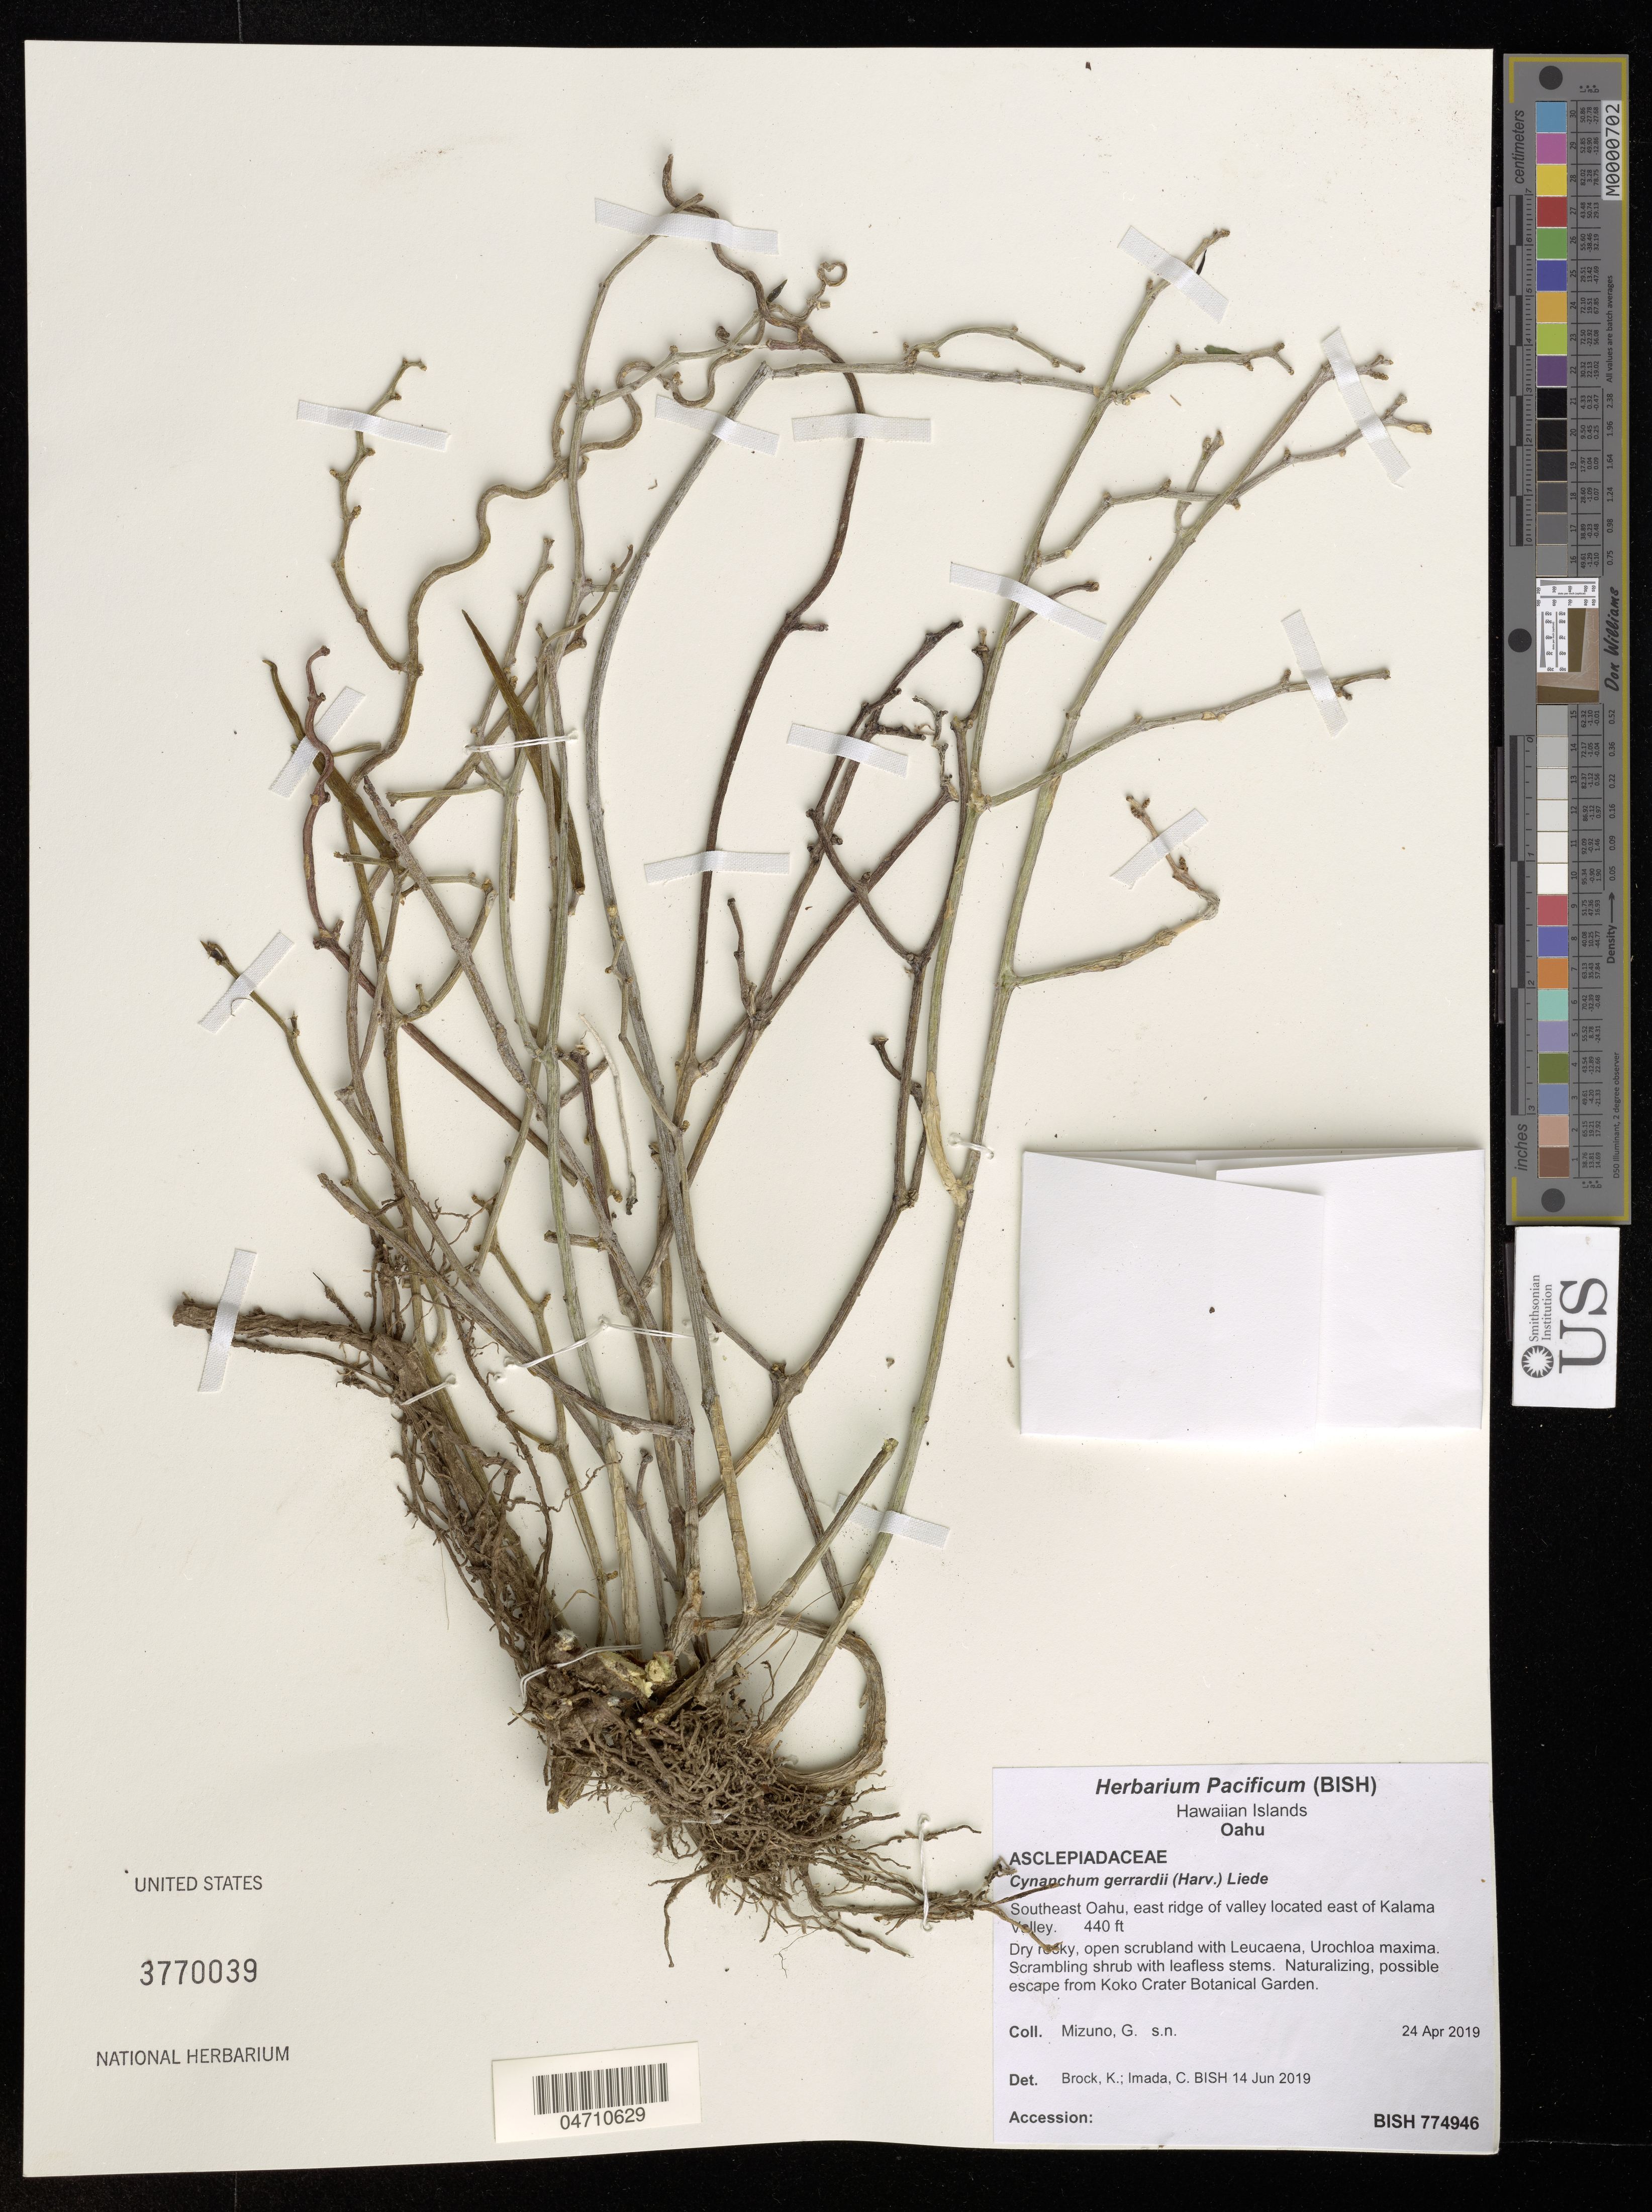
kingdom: Plantae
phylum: Tracheophyta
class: Magnoliopsida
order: Gentianales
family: Apocynaceae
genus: Cynanchum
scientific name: Cynanchum gerrardii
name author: (Harv.) Liede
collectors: G. Mizuno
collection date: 2019-04-24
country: United States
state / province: Hawaii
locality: Hawaiian Islands. Oahu. Southeast Oahu, east ridge of valley located east of Kalama Valley.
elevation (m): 134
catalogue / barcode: US 3770039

____

[TASK REQUIREMENTS]: Copy the data above line by line without changing anything, but leave out the picture.

[REPLY TO THE EXERCISE]:
kingdom: Plantae
phylum: Tracheophyta
class: Magnoliopsida
order: Gentianales
family: Apocynaceae
genus: Cynanchum
scientific name: Cynanchum gerrardii
name author: (Harv.) Liede
collectors: G. Mizuno
collection date: 2019-04-24
country: United States
state / province: Hawaii
locality: Hawaiian Islands. Oahu. Southeast Oahu, east ridge of valley located east of Kalama Valley.
elevation (m): 134
catalogue / barcode: US 3770039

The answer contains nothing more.